Seltsamer Ausdruck, dachte ich mir… Die Zeit vertreiben. Wo soll sie denn hin? Schon komisch, dass wir uns stets beschweren, nicht genug Zeit zu haben, dann aber die Zeit, die wir haben, gar nicht wertschätzen. Furchtbare Wortschöpfungen haben wir in diesem Zusammenhang erschaffen. Die Zeit toschlagen. Als wäre sie ein lästiges Vieh, das wir uns vom Halse schaffen müssten.

Warum fällt es uns so schwer, die Gegenwart auszuhalten? Einfach mal im Hier und Jetzt zu sein, anstatt in Gedanken schon den übernächsten Schritt auszumalen. Und überhaupt: Wer verleitet uns eigentlich ständig dazu, mit dem Kopf für alle möglichen zukünftigen Szenarien gewappnet zu sein, wenn unser Körper eben doch an diesen einen, gerade stattfindenden Moment gebunden ist? Unser ganzes Leben scheint morgen stattzufinden, in irgendeiner eventuellen Utopie. Dabei könnten wir doch auch just in diesem Moment unsere Träume leben, statt unser Leben zu verträumen.

Mal eben das Handy gezückt, um die Langeweile der Gegenwart zu überbrücken, bis ein besserer Moment auftaucht – wie will ich den erkennen, wenn ich meine Umgebung gar nicht wahrnehme, weil meine Augen auf einen kleinen Bildschirm fokussiert sind?

Ein Stückchen Urlaub nach Monaten voll erschwerlicher Arbeit – wer weiß, ob ich dann überhaupt noch lebe, um den Urlaub genießen zu können? Kann ich mir den nicht schon jetzt erlauben?

Der Traum einer sicheren Rente mit Aussicht auf ein paar Jahre, in denen ich tun und lassen kann, was ich möchte, nachdem ich Jahrzehnte diszipliniert und straff für die Träume anderer geschuftet habe – warum so lang warten und nicht schon heute an der Umsetzung der eigenen Träume arbeiten? Wer weiß, ob mein Körper in 40 Jahren überhaupt noch dazu in der Lage sein wird?

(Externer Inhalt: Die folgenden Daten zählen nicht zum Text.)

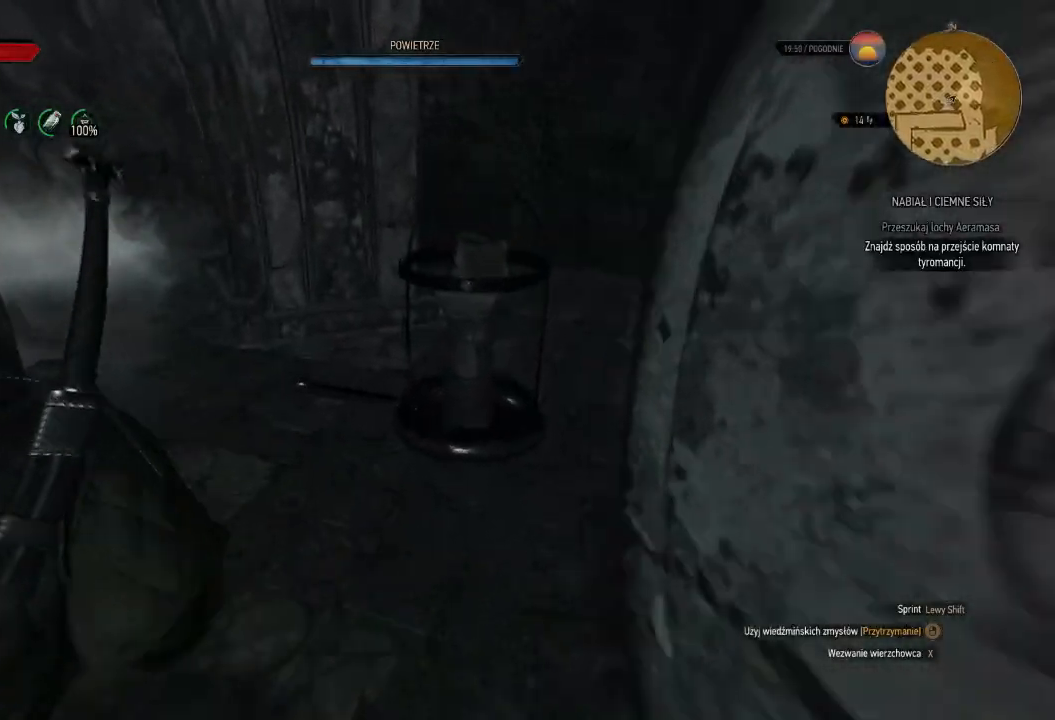
{"keys": ["w"], "mouse": ["right"], "events": []}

Ewiges Leben und Paradies nach dem Tod, wenn wir uns in unserem Leben so beschränken,  wie es in Büchern geschrieben steht, weil es dort so geschrieben steht – wie toll kann das bitte sein, wenn dort nur Seelen leben, die meine Werte nicht teilen, und es kein Ende gibt? Was wenn ich trotzdem nicht reingelassen werde, obwohl ich mein Leben nicht so gelebt habe, wie ich gern gewollt hätte? Oder wie reagiere ich, wenn es doch nur dieses eine Leben und nichts nach dem Tod gibt?

Eine Frage des Umgangs

“Was bin ich froh, wenn das vorbei ist.”, höre ich so oft; sei es in den stressigen Phasen während der Schule, Uni, Arbeit, bei Krankheit oder Wartezeiten. Ich finde das ganz schön respektlos. Respektlos der eigenen Zeit gegenüber.

Ist es nicht pervers, dass wir uns wünschen, ein Teil unseres Lebens wäre schon jetzt vorbei? Lebensbejahend ist es jedenfalls nicht.

Deshalb bin ich dankbar für Frau R. und stelle mich seit jeher bewusst bei ihr an. Weil sie den Stress-Strom unterbricht und Paroli bietet. Diese Schnell-Schneller-Am-Schnellsten-Spielchen nicht mitspielt. Und mir immer wieder vor Augen führt, mich und meine kostbare Zeit nicht wichtiger zu nehmen, als sie sind.

Hast du auch eine Frau R. in deinem Leben?

Alles Liebe,
Philpp

 

2 Kommentare

Antworten

  1. Hallo Philipp!

    Über dieses Thema habe ich im Rahmen von meinem Achtsamkeitsprojekt länger nachgedacht. Im Grunde ist es mit dem “Zeit voran treiben” und sich “beeilen” ja doch so, dass wir – in letzter Konsequenz gedacht – schneller unserem Tod entgegen eilen statt unser Leben zu genießen. Macht nicht wirklich viel Sinn, oder?

    Schöne Geschichte und schöne Beobachtung!

    lg
    Maria

    • Hallo Maria,

      vielen Dank!

      Ja, das finde ich auch. Der Wunsch nach dem Vorbeirauschen der Zeit klingt wie Sehnsucht nach dem eigenen Tod. Vermutlich sind sich viele dessen nur nicht bewusst. Dabei würde es doch reichen, wieder zu lernen, auch zähe Momente mal auszuhalten.